The recent advance of methodologies and techniques for early diagnosis of AD facilitates the investigation of strategies to reduce the risk for AD progression in the earliest stages of the disease. Nutrition-based approaches deserve further investigation as an integral part of such strategies due to their low risk for side effects and their potential to affect pathological processes of very early AD.

Introduction

Alzheimer's disease (AD), the most common form of dementia, is estimated to reach 100 million cases worldwide by 2050 [1], [2]. It imposes a significant burden on patients, caregivers, and health care systems—the estimate in the United States alone is for an increase in health care budget for AD and other dementias from $200 billion in 2012 to $1.1 trillion in 2050 [3]. Thus, more effective therapies and novel strategies leading to improved disease management or risk reduction would have enormous socioeconomic effect.

Although AD was first identified more than 100 y ago, mechanistic studies and therapeutic developments for this devastating disease have gained momentum mostly in the past 30 y. Extraneuronal senile plaques and intraneuronal neurofibrillary tangles are two hallmarks of disease pathology in AD brain. Clinical manifestations include cognitive impairment and dementia. However, more subtle synaptic changes may occur years before such pathological and clinical symptoms manifest. Such a continuum of synaptic loss is strongly correlated with cognitive impairment [4], [5], [6], [7]. With the recent advance in methodologies and techniques for early diagnosis of AD, especially the continuing maturation of structural, functional, and molecular imaging (i.e., magnetic resonance imaging [MRI], positron emission tomography [PET] or single-photon emission computed tomography [SPECT]) and identification of reliable cerebrospinal fluid (CSF)/plasma biomarkers, the research focus has shifted to the earliest stages of AD and strategies to reduce the risk for disease progression [8].

Mounting evidence points to the important role of nutrition in relation to cognitive function, especially during aging [9]. The maintenance of healthy neurons relies on adequate supply of nutritional compounds, which are mostly acquired from the diet.

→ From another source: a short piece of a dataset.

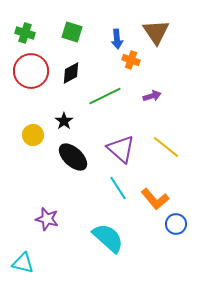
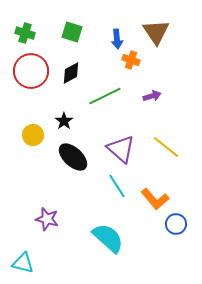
cyan line: moved 1 px left, 2 px up
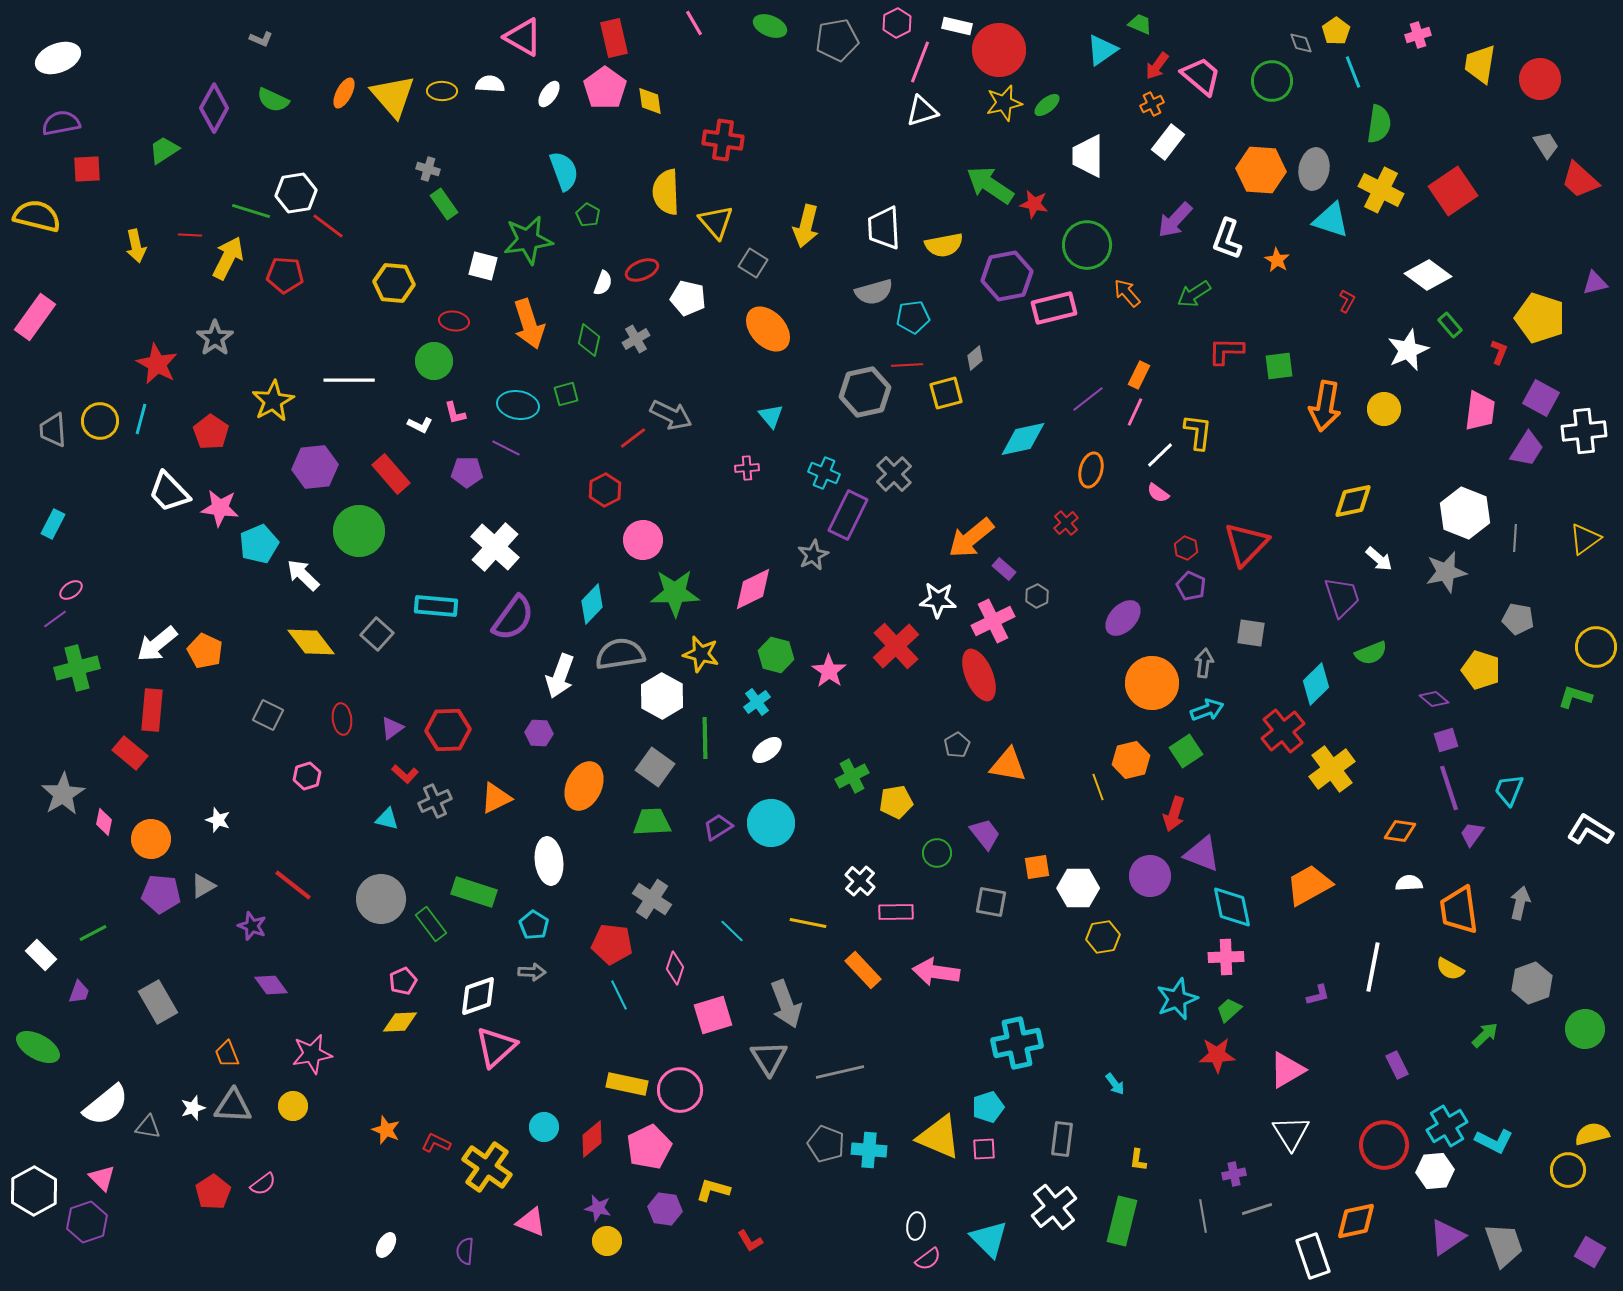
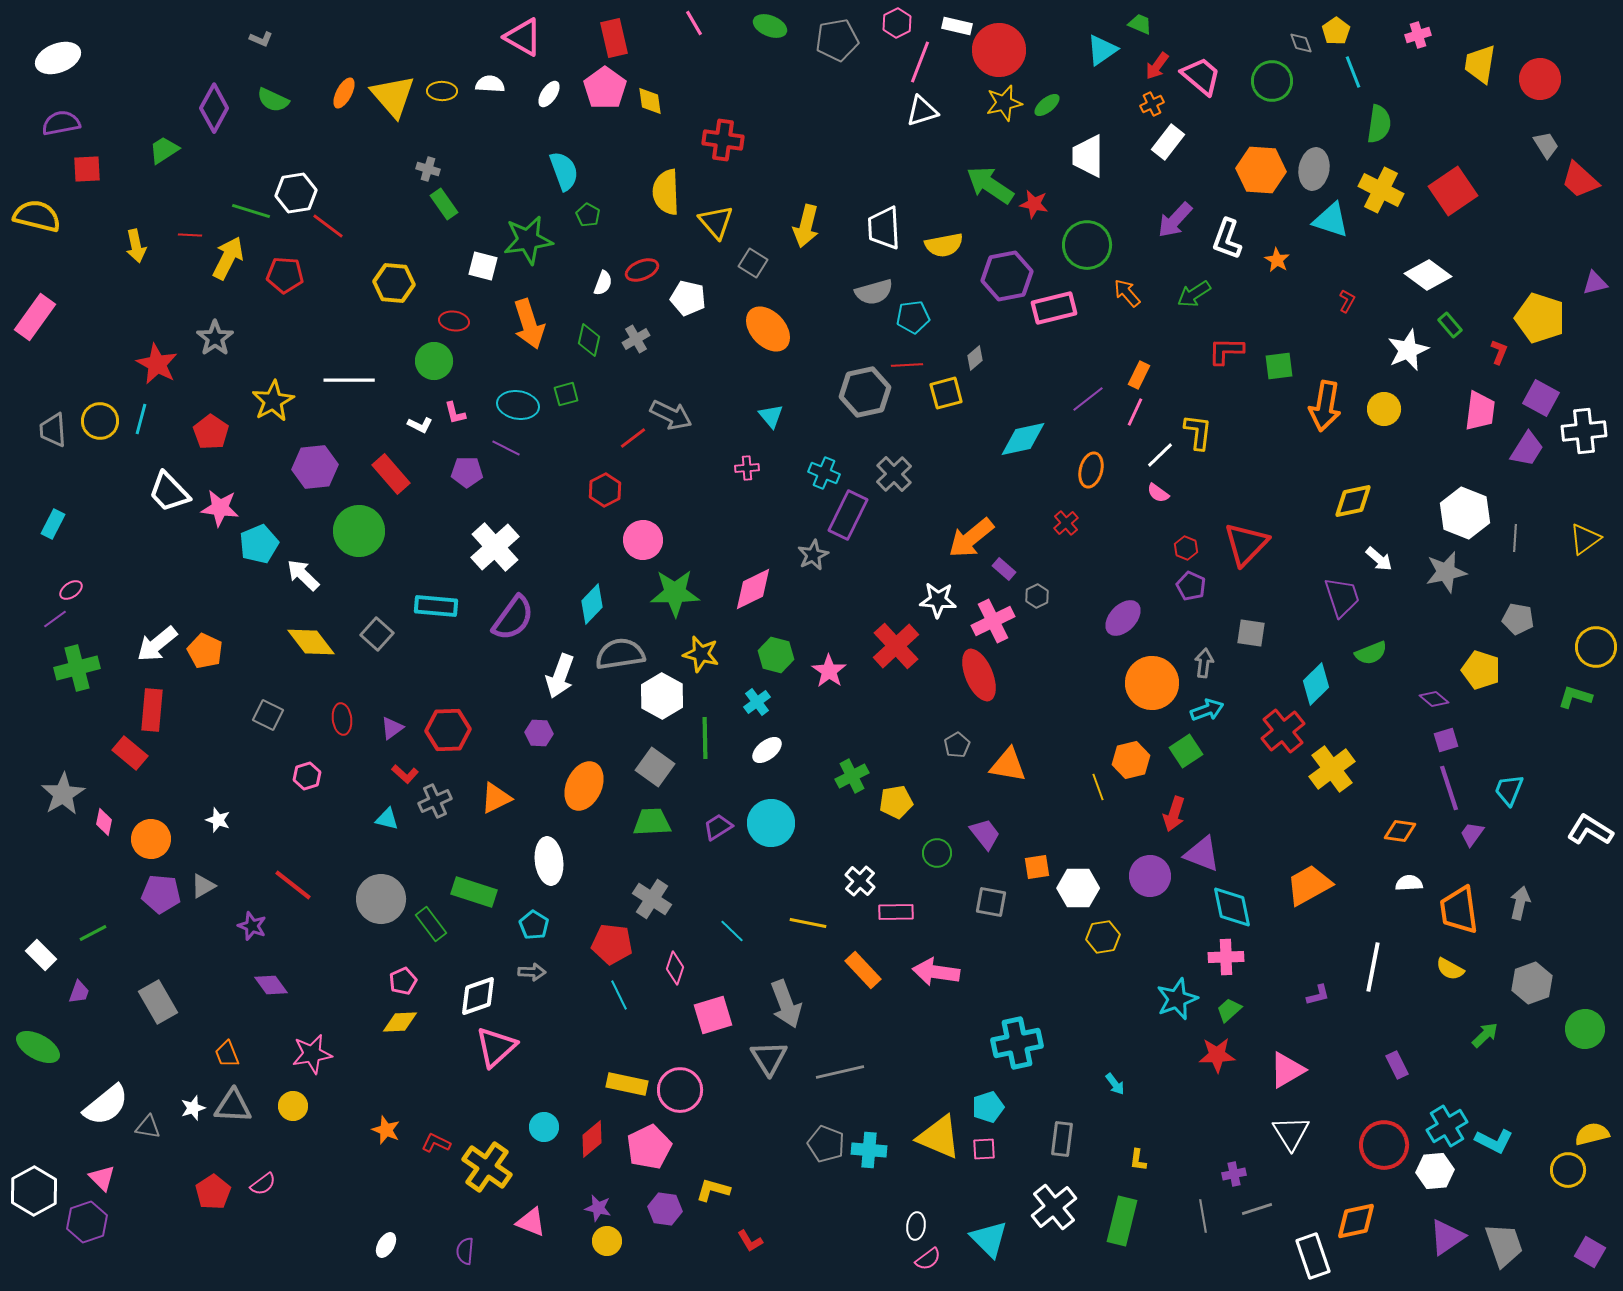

For instance, docosahexaenoic acid (DHA) from dietary intake is important for the formation of neuronal membranes. Choline is a precursor for the neurotransmitter acetylcholine and it also is used in the synthesis of neuronal membrane. For other nutrients' roles in the structure and function of the nervous system one can refer to a review by Bourre [10]. Furthermore, lower intakes of certain nutrients (i.e., DHA, B vitamins, and antioxidants) have been linked to increasing risk for AD and a diet rich in the aforementioned nutrients has shown to decrease the risk for AD [11], [12], [13], [14]. Hence, in addition to pharmaceutical therapeutic approaches and lifestyle modification, we postulate that nutritional approaches are set to play an important role in future management options for AD. This contribution focuses on nutritional approaches investigated so far and their potentials as risk reduction measures of AD.